What is needed is an exact copy of the lines from the one containing "Work Value, TANUSHREE" through the last line of the records, with no pictures.

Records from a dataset
++++++++++

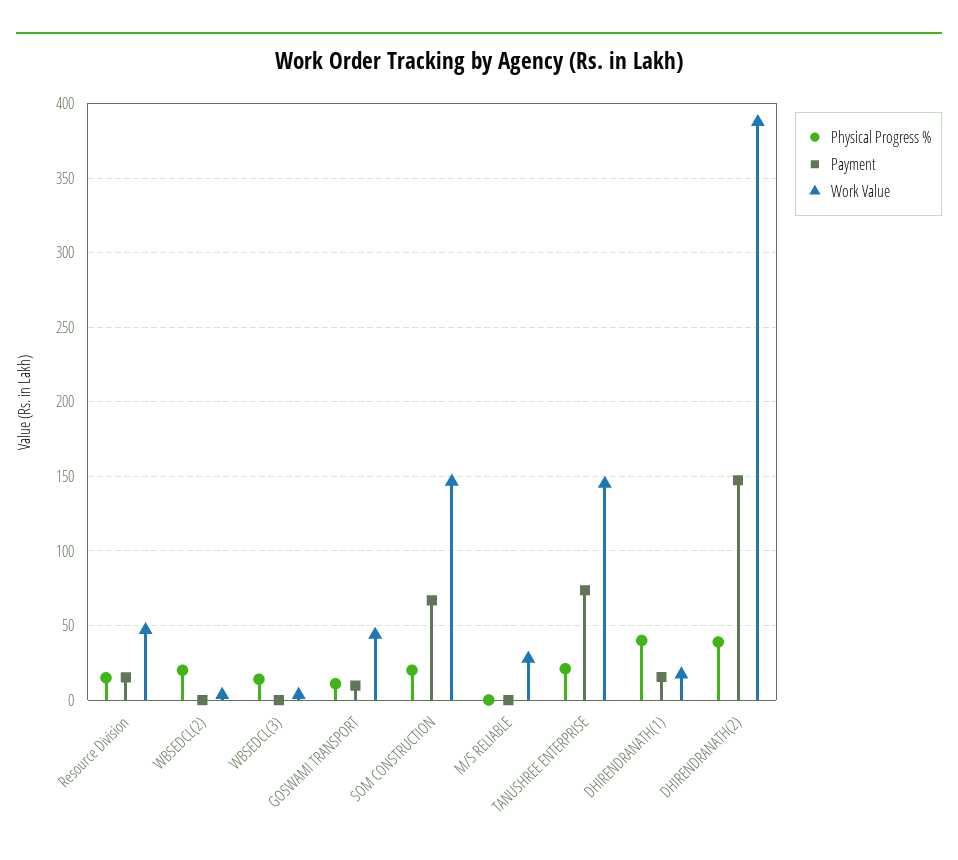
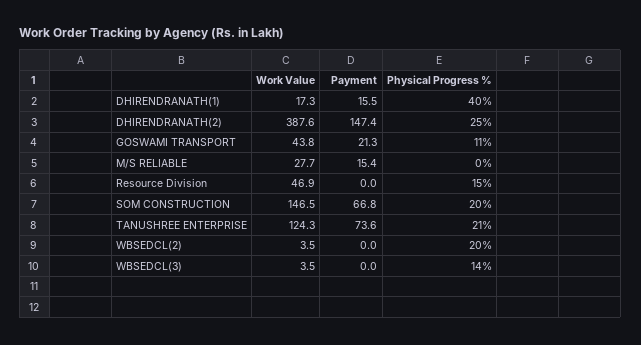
Payment, Resource Division: 15 -> 0
Payment, GOSWAMI TRANSPORT: 10 -> 21.3
Payment, M/S RELIABLE: 0 -> 15.4
Work Value, TANUSHREE ENTERPRISE: 145 -> 124.3
Physical Progress %, DHIRENDRANATH(2): 40 -> 25

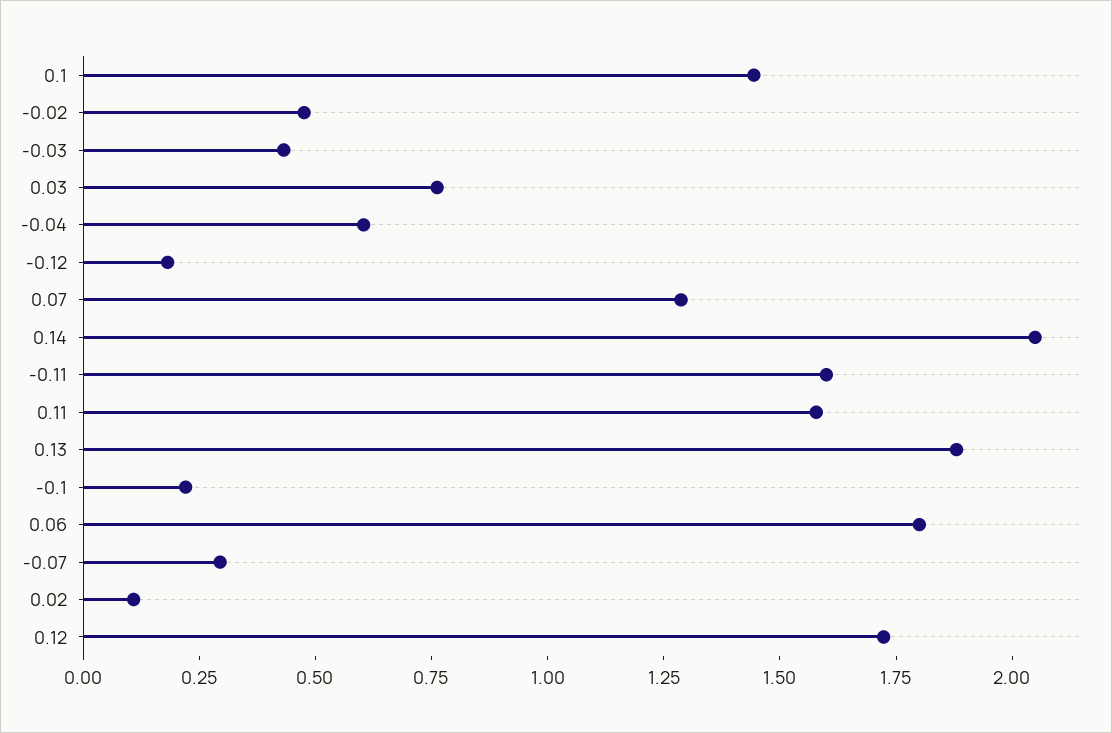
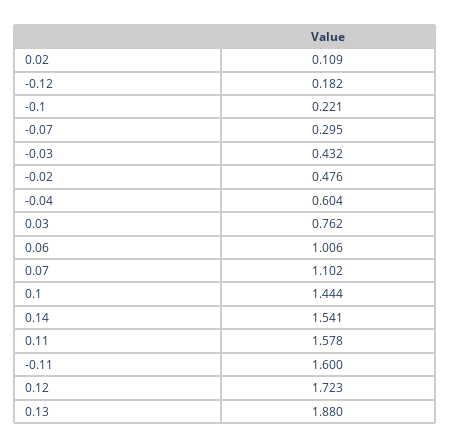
0.07: 1.3 -> 1.102
0.14: 2.05 -> 1.541
0.06: 1.8 -> 1.006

++++++++++

[TASK RESPONSE]
Work Value, TANUSHREE ENTERPRISE: 145 -> 124.3
Physical Progress %, DHIRENDRANATH(2): 40 -> 25

0.07: 1.3 -> 1.102
0.14: 2.05 -> 1.541
0.06: 1.8 -> 1.006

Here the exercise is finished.